Newly treated patients also showed improvements in cognitive scores. The median decline in scores for the NewACE-I group on the Standardized Mini-Mental State Examination (SMMSE) was -1.2 points during the first six months of taking the drug.

Unlike some studies that show significant change but aren’t clinically significant, this study uncovered a more definitive impact from use of centrally acting ACE inhibitors, said Molloy. "This was clearly clinically significant; I think; it’s not just Mickey Mouse change; it’s significant change."

Among the different agents, perindopril appeared to outperform the others, according to Molloy. "From the data we looked at, my impression was that perindopril was better than ramipril. It has a longer half-life, so it has a smoother action over 24 hours, and it might have better tissue penetration."

It didn’t seem to matter how long subjects had been taking an ACE inhibitor. Researchers didn’t have enough data on dosage to determine whether this had an impact on the rate of cognitive decline, said Molloy.

What’s clear from this study is that centrally acting ACE inhibitors, which are lipid soluble, are not working by lowering blood pressure, said Molloy. "We show here that in the ACE-inhibitor class, it’s the ones that cross the blood-brain barrier that are having the effect, suggesting that it’s not a blood-pressure-lowering effect, that there’s something about this penetration of the central nervous system."

Anti-inflammatory effect 

While it’s not clear how these drugs actually slow down cognitive decline in Alzheimer’s patients, Molloy believes that the disease is probably the result of chronic inflammation in the brain and that ACE inhibitors have an effect on that inflammation.
"By crossing over, they may penetrate the tissues and they may be having some kind of anti-inflammatory effect or somehow switch off the inflammation," he said.

Molloy found the study results "quite exciting," especially the finding that the drugs seem to have an effect even after patients have been taking them for a number of years. The study, he said, offers some new hope for Alzheimer’s disease patients. "We don’t have a handle on Alzheimer’s disease at all; we don’t have anything to prevent it, and we don’t really have much to slow it down."

Tempering that excitement, however, is the concern that in some people, ACE inhibitors might interfere with degradation of amyloid beta, thereby contributing to increase amyloid burden. It could be, said Molloy, that Alzheimer’s disease isn’t a homogenous disease, that in some people it’s more an issue of accumulating amyloid beta than a problem with inflammation.
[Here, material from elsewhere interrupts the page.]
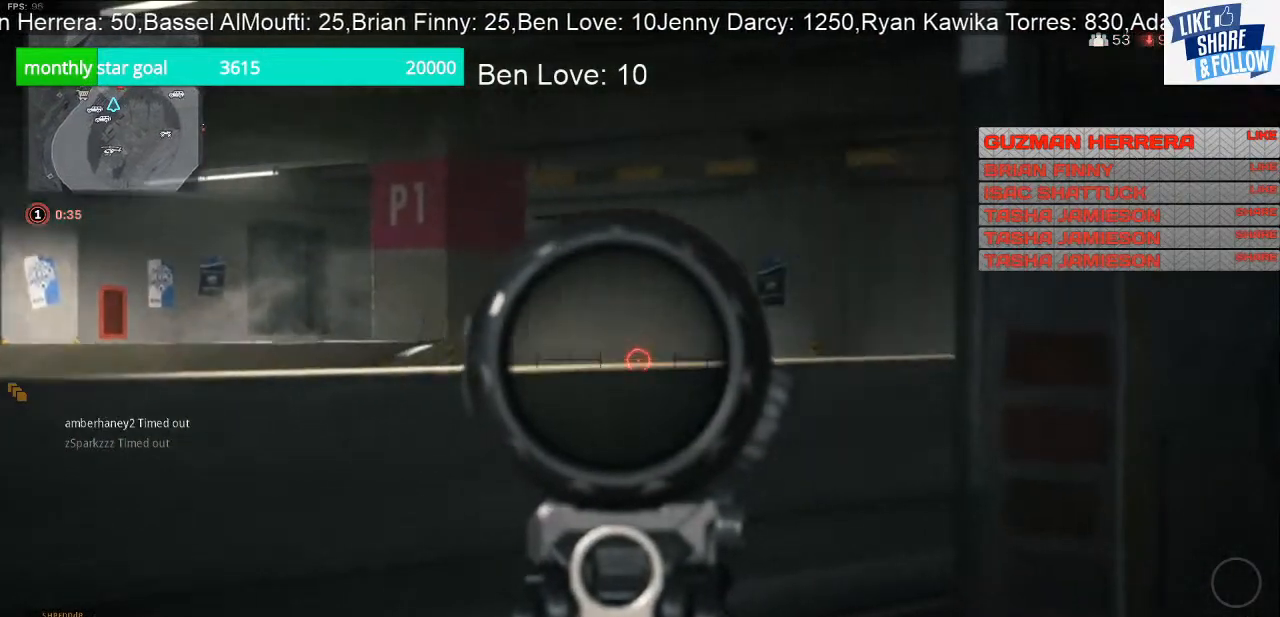
{"buttons": ["L2"], "left_stick": "left", "right_stick": "right", "events": []}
A limitation of the study was that many patients in the database did not have both SMMSE and other test results at baseline and at the end of the study, limiting the numbers that could be included in the analysis. As well, different effects may have become apparent had the analysis covered a longer period.

Also, the study results are only observational. "I would love to do a proper randomized trial of a centrally acting ACE inhibitor vs a non-centrally acting ACE inhibitor and treat patients for a couple of years and see what happens," Molloy said.

In addition to ACE inhibitors, other antihypertensive drugs have been associated with a lower risk of developing dementia, including calcium-channel blockers, diuretics, and angiotensin-receptor blockers.

Support for previous findings

Asked to comment on the study, Dr Kaycee M Sink (Wake Forest School of Medicine, Salem, NC), who has done research in this area, noted that the new study results add support to previous findings, "including our own, that centrally active ACE inhibitors may be beneficial to cognition."

However, the impact of the study is lessened by limitations of the study that include the small sample size, possible confounding by indication (not everyone had an indication for an ACE inhibitor or even a blood-pressure medication), and a very small effect size (likely not clinically significant). 

"I don’t think clinicians should use this study to support starting patients with dementia on a centrally active ACE inhibitor for treatment of dementia," said Sink. "However, if a patient has an indication for an ACE inhibitor (for example, hypertension, congestive heart failure, chronic kidney disease), then choosing a centrally active ACE inhibitor rather than a non-centrally active one probably makes sense."